ページ抜粋
_ _ _

日本国内でも、EV(電気自動車)を見かけることも珍しくなくなってきました。一方でEV先進国アメリカでは、フォードが誇る電動のピックアップトラック「F-150ライトニング」への関心が高まっています。そして遂に、市場からの関心の高まりを受けて、フォードは生産台数を2024年までに倍増するための投資を行うことになりました。それをアメリカのカーメディア「CAR AND DRIVER」が伝えています。


 フォードは電動ピックアップトラック「F-150ライトニング」の2024年度の生産目標を、「これまでの倍増となる、8万台に引き上げた」とロイター通信が報じています。これは個人用と商用、それぞれの顧客からの需要の高まりを受けての思い切った判断となりました。

 2022年春出荷予定の2022年モデルはすでに、1万5000台の生産予定が組まれています。が、手付金100ドル(約1万1000円)の事前予約はすでに12万件を超えているとのこと。生産台数の増加を目指すフォードは8億5000万ドル(約933億円)の追加予算を投じる計画を立てており、アメリカのカーメディア「Car and Driver」の取材に対しては、「今だ大きな制約がある状況ですが、顧客の需要に応じる方法を模索します」との声明を発表しています。

_ _ _

記録データ
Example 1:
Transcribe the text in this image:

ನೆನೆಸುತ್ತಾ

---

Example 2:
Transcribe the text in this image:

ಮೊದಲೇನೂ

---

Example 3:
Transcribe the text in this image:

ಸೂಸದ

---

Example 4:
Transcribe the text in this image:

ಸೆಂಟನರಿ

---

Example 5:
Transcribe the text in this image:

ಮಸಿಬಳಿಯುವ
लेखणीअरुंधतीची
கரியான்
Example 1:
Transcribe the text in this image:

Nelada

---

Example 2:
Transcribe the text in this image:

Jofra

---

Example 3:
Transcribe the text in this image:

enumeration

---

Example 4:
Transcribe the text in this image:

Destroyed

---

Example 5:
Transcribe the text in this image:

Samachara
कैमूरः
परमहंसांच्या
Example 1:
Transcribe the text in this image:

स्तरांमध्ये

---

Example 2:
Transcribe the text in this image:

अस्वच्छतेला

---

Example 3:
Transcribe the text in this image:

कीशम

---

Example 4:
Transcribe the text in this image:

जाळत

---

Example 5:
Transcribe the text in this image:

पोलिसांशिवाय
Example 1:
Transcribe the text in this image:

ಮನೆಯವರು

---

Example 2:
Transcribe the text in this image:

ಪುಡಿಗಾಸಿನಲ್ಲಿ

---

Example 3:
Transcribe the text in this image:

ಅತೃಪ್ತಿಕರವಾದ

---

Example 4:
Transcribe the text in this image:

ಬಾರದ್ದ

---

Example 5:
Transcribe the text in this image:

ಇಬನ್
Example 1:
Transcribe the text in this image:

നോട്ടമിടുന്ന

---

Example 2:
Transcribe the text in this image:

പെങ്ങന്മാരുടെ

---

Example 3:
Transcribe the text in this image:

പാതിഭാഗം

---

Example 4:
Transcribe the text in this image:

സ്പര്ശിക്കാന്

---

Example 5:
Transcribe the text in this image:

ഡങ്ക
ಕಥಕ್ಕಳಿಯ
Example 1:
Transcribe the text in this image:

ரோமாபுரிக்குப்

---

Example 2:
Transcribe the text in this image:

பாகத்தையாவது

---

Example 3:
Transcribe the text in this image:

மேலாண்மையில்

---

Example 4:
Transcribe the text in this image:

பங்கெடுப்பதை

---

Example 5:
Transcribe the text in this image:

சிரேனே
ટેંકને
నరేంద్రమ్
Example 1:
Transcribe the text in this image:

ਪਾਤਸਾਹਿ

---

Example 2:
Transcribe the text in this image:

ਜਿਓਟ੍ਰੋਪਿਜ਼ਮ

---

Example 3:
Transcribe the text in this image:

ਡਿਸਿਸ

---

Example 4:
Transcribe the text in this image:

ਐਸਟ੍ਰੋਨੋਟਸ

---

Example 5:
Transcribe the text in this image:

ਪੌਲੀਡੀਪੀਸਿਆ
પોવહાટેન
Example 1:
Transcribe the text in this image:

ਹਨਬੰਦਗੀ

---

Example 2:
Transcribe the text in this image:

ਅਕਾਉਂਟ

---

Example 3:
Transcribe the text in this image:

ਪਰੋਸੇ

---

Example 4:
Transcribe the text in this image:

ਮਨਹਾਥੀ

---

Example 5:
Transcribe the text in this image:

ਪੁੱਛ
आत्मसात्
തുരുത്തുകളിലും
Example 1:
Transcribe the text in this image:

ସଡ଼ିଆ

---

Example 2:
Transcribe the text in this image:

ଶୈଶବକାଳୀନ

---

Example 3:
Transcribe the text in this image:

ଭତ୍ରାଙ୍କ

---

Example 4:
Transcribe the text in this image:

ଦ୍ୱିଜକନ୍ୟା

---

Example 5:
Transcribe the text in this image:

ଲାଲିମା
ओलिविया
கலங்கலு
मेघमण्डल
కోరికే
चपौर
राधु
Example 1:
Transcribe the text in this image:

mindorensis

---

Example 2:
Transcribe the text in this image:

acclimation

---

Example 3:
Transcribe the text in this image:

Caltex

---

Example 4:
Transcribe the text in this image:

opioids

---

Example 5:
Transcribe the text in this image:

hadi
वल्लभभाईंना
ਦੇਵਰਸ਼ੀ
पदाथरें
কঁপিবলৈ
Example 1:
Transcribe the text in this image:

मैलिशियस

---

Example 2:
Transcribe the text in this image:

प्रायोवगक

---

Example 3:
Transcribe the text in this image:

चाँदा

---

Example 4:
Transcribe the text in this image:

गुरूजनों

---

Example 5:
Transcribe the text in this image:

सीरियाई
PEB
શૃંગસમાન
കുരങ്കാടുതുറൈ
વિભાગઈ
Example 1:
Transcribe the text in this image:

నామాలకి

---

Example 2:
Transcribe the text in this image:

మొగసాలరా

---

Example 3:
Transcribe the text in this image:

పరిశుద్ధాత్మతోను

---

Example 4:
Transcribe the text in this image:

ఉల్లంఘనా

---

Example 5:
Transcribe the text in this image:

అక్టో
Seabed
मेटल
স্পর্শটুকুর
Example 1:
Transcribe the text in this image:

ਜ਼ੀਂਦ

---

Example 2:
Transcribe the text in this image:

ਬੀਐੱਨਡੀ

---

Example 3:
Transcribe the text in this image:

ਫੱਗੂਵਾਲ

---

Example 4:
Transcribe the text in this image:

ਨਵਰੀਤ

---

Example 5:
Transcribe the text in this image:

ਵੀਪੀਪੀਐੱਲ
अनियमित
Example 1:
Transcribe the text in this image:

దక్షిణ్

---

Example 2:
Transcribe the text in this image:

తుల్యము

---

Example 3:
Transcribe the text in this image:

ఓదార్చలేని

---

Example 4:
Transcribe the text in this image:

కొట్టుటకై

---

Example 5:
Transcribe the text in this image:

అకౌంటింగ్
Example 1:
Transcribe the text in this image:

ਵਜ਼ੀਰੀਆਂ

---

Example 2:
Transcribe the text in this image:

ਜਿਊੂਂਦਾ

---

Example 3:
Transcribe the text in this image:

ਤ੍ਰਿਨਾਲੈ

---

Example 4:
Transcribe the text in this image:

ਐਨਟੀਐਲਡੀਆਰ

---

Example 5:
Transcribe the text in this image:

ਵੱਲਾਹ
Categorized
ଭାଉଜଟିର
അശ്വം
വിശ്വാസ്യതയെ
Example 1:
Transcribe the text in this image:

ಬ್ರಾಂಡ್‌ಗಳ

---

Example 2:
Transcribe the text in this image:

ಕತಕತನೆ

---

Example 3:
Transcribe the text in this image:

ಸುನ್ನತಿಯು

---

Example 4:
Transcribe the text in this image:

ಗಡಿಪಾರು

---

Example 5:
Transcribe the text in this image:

_ _ _

取り組む問題
1. F-150ライトニングの記事について答えてください。
(a) フォードが引き上げた2024年度の生産目標は何台ですか？
(b) 2022年モデルの生産予定は何台ですか？
(c) フォードが投じる計画の追加予算はいくらですか？
2. エントリーの冒頭から「பாகத்தையாவது」を含む行までを、両端も含めて書き直してください。その際「Transcribe the text in this image」を「Write down the word shown here」に置き換え、ほかは一切変えないでください。

問題の解答
1.
(a) 8万台
(b) 1万5000台
(c) 8億5000万ドル(約933億円)

2.
Example 1:
Write down the word shown here:

ನೆನೆಸುತ್ತಾ

---

Example 2:
Write down the word shown here:

ಮೊದಲೇನೂ

---

Example 3:
Write down the word shown here:

ಸೂಸದ

---

Example 4:
Write down the word shown here:

ಸೆಂಟನರಿ

---

Example 5:
Write down the word shown here:

ಮಸಿಬಳಿಯುವ
लेखणीअरुंधतीची
கரியான்
Example 1:
Write down the word shown here:

Nelada

---

Example 2:
Write down the word shown here:

Jofra

---

Example 3:
Write down the word shown here:

enumeration

---

Example 4:
Write down the word shown here:

Destroyed

---

Example 5:
Write down the word shown here:

Samachara
कैमूरः
परमहंसांच्या
Example 1:
Write down the word shown here:

स्तरांमध्ये

---

Example 2:
Write down the word shown here:

अस्वच्छतेला

---

Example 3:
Write down the word shown here:

कीशम

---

Example 4:
Write down the word shown here:

जाळत

---

Example 5:
Write down the word shown here:

पोलिसांशिवाय
Example 1:
Write down the word shown here:

ಮನೆಯವರು

---

Example 2:
Write down the word shown here:

ಪುಡಿಗಾಸಿನಲ್ಲಿ

---

Example 3:
Write down the word shown here:

ಅತೃಪ್ತಿಕರವಾದ

---

Example 4:
Write down the word shown here:

ಬಾರದ್ದ

---

Example 5:
Write down the word shown here:

ಇಬನ್
Example 1:
Write down the word shown here:

നോട്ടമിടുന്ന

---

Example 2:
Write down the word shown here:

പെങ്ങന്മാരുടെ

---

Example 3:
Write down the word shown here:

പാതിഭാഗം

---

Example 4:
Write down the word shown here:

സ്പര്ശിക്കാന്

---

Example 5:
Write down the word shown here:

ഡങ്ക
ಕಥಕ್ಕಳಿಯ
Example 1:
Write down the word shown here:

ரோமாபுரிக்குப்

---

Example 2:
Write down the word shown here:

பாகத்தையாவது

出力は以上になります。